Lo interesante, claro está, es cuando el centro de poder en cuestión no llega a un acuerdo y se «escala» el conflicto hacia el proceso legislativo en general, la decisión tomada entra en conflicto con la de otros centros de poder (casi siempre porque cuesta dinero), u otro centro de poder intenta «invadir» la esfera de decisiones de un vecino, y se tiene que arreglar con legislación. Es entonces cuando los a menudo inamovibles «triángulos de hierro» de reguladores, legisladores y regulados se rompen, y cuando vemos cambios en el sistema.

El aspecto de la pelea y cómo evoluciona en el proceso legislativo varia según los implicados, su poder real y su nivel de apoyo, pero acostumbra a ser bastante previsible. Si la ley propuesta tiene un grupo de perdedores claros o un sector económico que verá su funcionamiento interno perjudicado, la probabilidad de que esta ley salga adelante depende en gran medida de la capacidad organizativa de los afectados, por un lado, y de si existe o no un grupo de «ganadores» al otro lado que pueda movilizar apoyos a la ley.

Lo más divertido, y surrealista, es que el grado de apoyo y oposición en el capitolio a un cambio legislativo a menudo tiene muy poco que ver con su importancia real. Mi ejemplo favorito, y recurrente, son los decoradores de interiores.  Se dice que en Connecticut es más fácil conseguir el título de auxiliar sanitario (paramedic) que la licencia para ejercer de decorador de interiores. Aunque suene a chiste, resulta ser bastante cierto. Para conseguir el certificado que te permite ejercer de forma oficial es necesario haberse sacado al menos una diplomatura en decoración de interiores o ser arquitecto (¡!) y haber trabajado dos años en el sector antes de poder presentarte al examen de acreditación nacional. No me preguntéis la racionalidad de este arreglo, porque nadie ha sabido dármelo. Supongo que será para proteger a los habitantes del estado del uso excesivo de estampados de piel de leopardo o algo por el estilo.

----

ACCIONES REQUERIDAS ::
1. En el extracto sobre el proceso legislativo, ¿cuántos años de trabajo en el sector se exigen antes de poder presentarse al examen de acreditación nacional de decorador de interiores?
2. Reproduce sin cambios el pasaje del extracto sobre el proceso legislativo desde "Lo interesante, claro" hasta "en el sistema.".
3. Prosigue el extracto sobre el proceso legislativo a partir de su última oración.

----

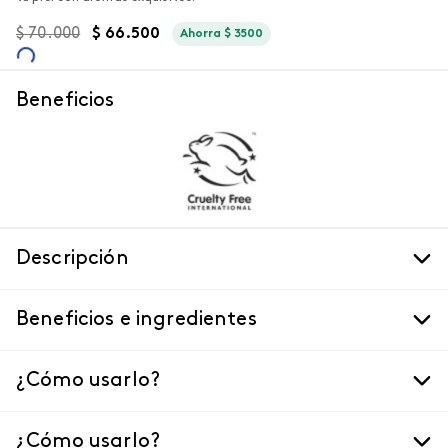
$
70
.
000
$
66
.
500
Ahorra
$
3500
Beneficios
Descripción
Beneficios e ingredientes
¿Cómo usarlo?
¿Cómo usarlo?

----

RESPUESTAS POR TAREA ::
1. Dos años.

2.
Lo interesante, claro está, es cuando el centro de poder en cuestión no llega a un acuerdo y se «escala» el conflicto hacia el proceso legislativo en general, la decisión tomada entra en conflicto con la de otros centros de poder (casi siempre porque cuesta dinero), u otro centro de poder intenta «invadir» la esfera de decisiones de un vecino, y se tiene que arreglar con legislación. Es entonces cuando los a menudo inamovibles «triángulos de hierro» de reguladores, legisladores y regulados se rompen, y cuando vemos cambios en el sistema.

3.
Lo que sé de sobras es por qué no hay santa manera de sacar adelante una ley estatal que desmantele este chiriguito/cártel que tienen los decoradores: la American Society of Interior Designers, sección Connecticut, son un puñado de pelmas insufribles. Las licencias profesionales son competencia del comité de trabajo (labor), habitualmente dominado por legisladores cercanos a los sindicatos. El arreglo tácito es que el comité no se mete demasiado en cuestiones como los requerimientos para poder trabajar como encofrador, vidriero o fontanero porque el sistema de aprendices está gestionado por las organizaciones de trabajadores. Los legisladores son socializados con entusiasmo en las virtudes del trabajo bien hecho y las regulaciones restrictivas. Esto hace que cuando otras profesiones pidan protecciones similares, labor casi siempre pase por el aro.

De vez en cuando, sin embargo, un legislador joven, entusiasta y un poco inconsciente (a menudo desde otro comité) plantea una ley para eliminar las licencias para cosas como diseñadores de interiores. Es entonces cuando los decoradores y sus lobistas entran en acción, y literalmente inundan el capitolio de cartas, llamadas y correos electrónicos oponiéndose a la medida. Cuando hay una audiencia pública para discutir la ley, una pequeña horda de decoradores se planta para testificar sobre los horrores de la desregulación («¿Qué será lo siguiente, cirujanos sin título?«). En el otro lado, mientras tanto, sólo está el pobre legislador joven que no era consciente de la cantidad de gente pegando gritos que puede llegar a llamarle en la oficina y con suerte un think tank medio perdido diciendo que las licencias son mala idea. Ante este escenario, los legisladores de labor, naturalmente poco predispuestos a regular nada, acostumbran a hundir la ley.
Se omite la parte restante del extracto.